After a pet has been removed, it’s time to get out the rubber gloves, and your wallet. Davidson says drapes, carpet and furniture should all be professionally steam cleaned, particularly if a cat was present, and removing carpets is worthwhile.
“All the dust in the room will contain a lot of cat protein,” he notes, stressing the need to get “onto the top of door jams and into light fixtures.” Ransom adds that if carpeting can’t be removed, brushing tannic acid powder into it, then later vacuuming, also helps to neutralize some allergens.
A Shot in the Arm
Immunotherapy is an option for some people for whom avoidance measures aren’t effective or prove impossible. (One of Davidson’s patients, a veterinary assistant, turned to allergy shots when wearing a mask and antihistamines could not eliminate all of her symptoms.)

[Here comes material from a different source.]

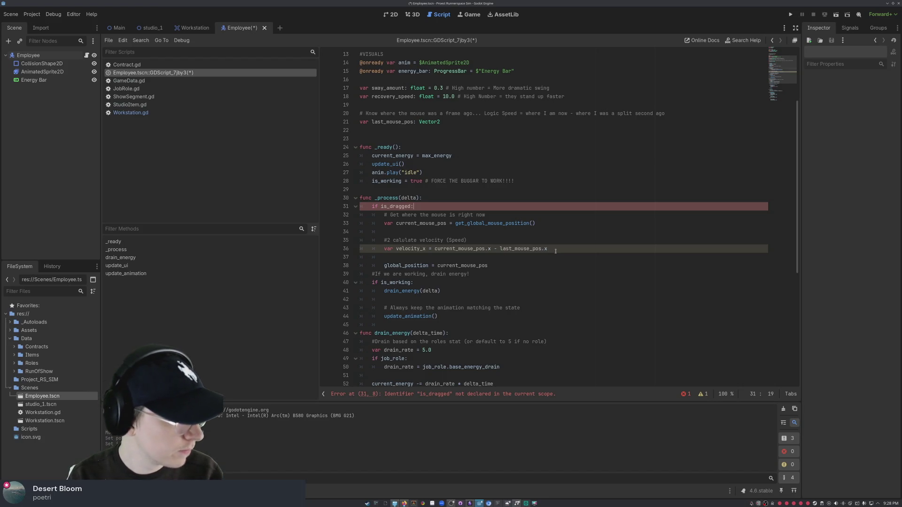
click(515, 263)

Doctors give the desensitizing injections as a series of increasingly higher doses of the problematic animal’s protein, and the treatment can take up to five years. Davidson says these vaccines are more than 80 percent effective in significantly reducing symptoms.
There are risks, however, ranging from minor swelling and irritation at the injection site to anaphylactic reaction. (Davidson estimates there are three to six deaths a year in the U.S. from all allergy shots, with those with poorly controlled asthma at a higher risk.)
What is a good pet for those who duck for cover when the fur and feathers fly? “The textbook answer would be to get a fish or a reptile,” Davidson said, although he suggests “doing an audition” with a pet in your home for two or three days if you’re unsure how you’ll react. Just make sure you can return the pet.